Thursday, December 29, 2022

#43: Gun Protege by Shad Denver

An aging sheriff abruptly retires, and a town leader with a strong hand appoints an inexperienced clerk as the new sheriff; unfortunately, a pair of vengeance-minded brothers are heading their way in Shad Denver's Gun Protege.

I stumbled across a small collection of the hard-to-find Australian paperback Cleveland Westerns and have been reading them steadily.  I thought they were by a whole bunch of different authors, but several I picked up in a row have actually been by the prolific Desmond Robert Dunn, under various names.

Again Dunn writes an above-average western with a few surprises, including the secret motivation of the retired sheriff (albeit overall sharing a few similarities with another Dunn western I read recently, Danton's Day).

Cleveland Westerns are fast reads but often lightly sketched in; this "Shad Denver" one has a bit more to offer.  Enjoyable.

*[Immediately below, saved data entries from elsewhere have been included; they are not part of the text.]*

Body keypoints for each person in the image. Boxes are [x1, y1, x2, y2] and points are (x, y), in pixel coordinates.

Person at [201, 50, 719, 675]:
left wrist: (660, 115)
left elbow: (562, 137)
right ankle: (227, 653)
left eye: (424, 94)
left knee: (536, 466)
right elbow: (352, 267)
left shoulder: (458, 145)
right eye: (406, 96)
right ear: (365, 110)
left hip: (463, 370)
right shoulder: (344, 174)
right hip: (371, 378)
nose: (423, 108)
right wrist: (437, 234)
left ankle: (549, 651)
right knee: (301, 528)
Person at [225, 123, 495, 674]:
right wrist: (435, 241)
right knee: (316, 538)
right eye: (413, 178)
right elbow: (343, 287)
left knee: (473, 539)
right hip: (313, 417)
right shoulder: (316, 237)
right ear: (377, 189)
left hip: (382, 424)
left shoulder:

Tuesday, December 27, 2022

#42: Brood X by Joshua Dysart

In 1950s Indiana, a group of itinerant workers are brought to a remote woods to dig a bomb shelter; but when they unearth a once-in-a-lifetime brood of cicadas, they begin dying one by one in Joshua Dysart's Brood X.

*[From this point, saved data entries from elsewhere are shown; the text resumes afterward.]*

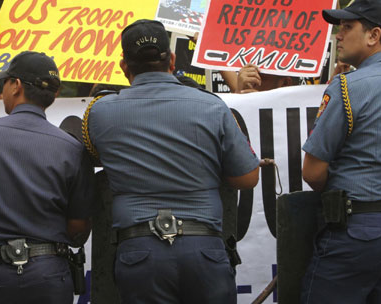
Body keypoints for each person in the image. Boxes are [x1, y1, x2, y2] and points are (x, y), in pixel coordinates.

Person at [83, 19, 259, 304]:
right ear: (173, 60)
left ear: (123, 67)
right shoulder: (212, 105)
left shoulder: (99, 112)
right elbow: (248, 177)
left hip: (139, 252)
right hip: (204, 249)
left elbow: (92, 157)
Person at [0, 51, 94, 304]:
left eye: (7, 81)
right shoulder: (74, 149)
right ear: (54, 95)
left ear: (16, 86)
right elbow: (79, 228)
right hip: (50, 277)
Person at [301, 0, 381, 303]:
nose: (338, 35)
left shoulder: (347, 87)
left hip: (357, 230)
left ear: (374, 35)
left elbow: (313, 171)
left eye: (347, 27)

Dysart is primarily a comic-book writer, and this slender volume of pulp fiction comes from TKO Rogue, an imprint of TKO Comics.  

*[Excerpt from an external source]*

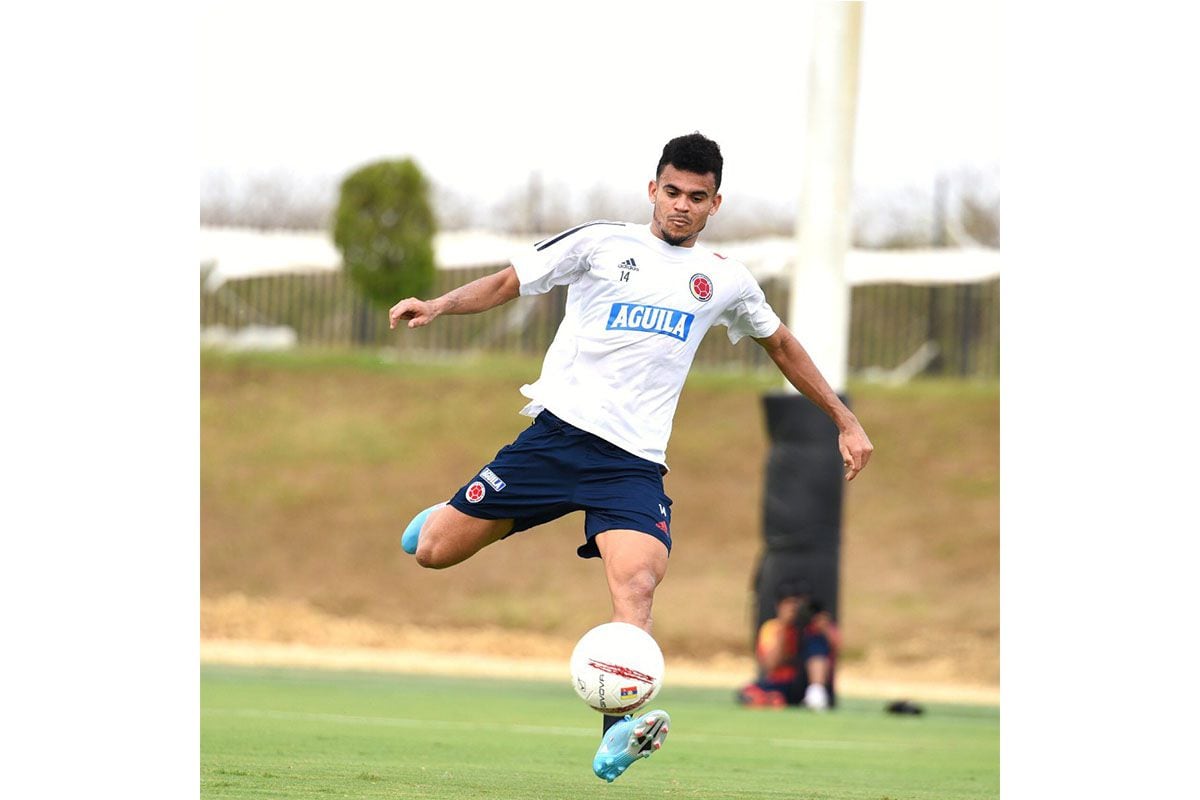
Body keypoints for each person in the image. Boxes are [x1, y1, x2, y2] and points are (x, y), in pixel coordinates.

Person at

It seems natural, then, that the novel is a little light on plotting and characterizations (and includes a few illustrations), but is eminently readable and very propulsive, rocketing to a somewhat surprising ending.

Dysart has a steady hand with the proceedings, and this was a good, light one to read over Christmas Break, after receiving it for the holidays.

Monday, December 26, 2022

#41: Shifty's Boys by Chris Offutt

A tough military policeman, currently stateside because of an injury, finds navigating the backwoods and hollers of his rural home as difficult as anything he's experienced in Chris Offutt's Shifty's Boys.

Offutt's follow-up to The Killing Hills finds our tarnished protagonist trying to manage his relationship with his sister (the local sheriff) as well as a promise to a local drug lord to look into the death of her son, a heroin dealer, whose murder law enforcement feels is best left alone.

Another chewy serving of tough Kentucky noir, with sure-handed characters and blistering action.  Really a great new contemporary series.

I checked this out from the Henry County-New Castle Public Library in New Castle, Indiana and read it quickly.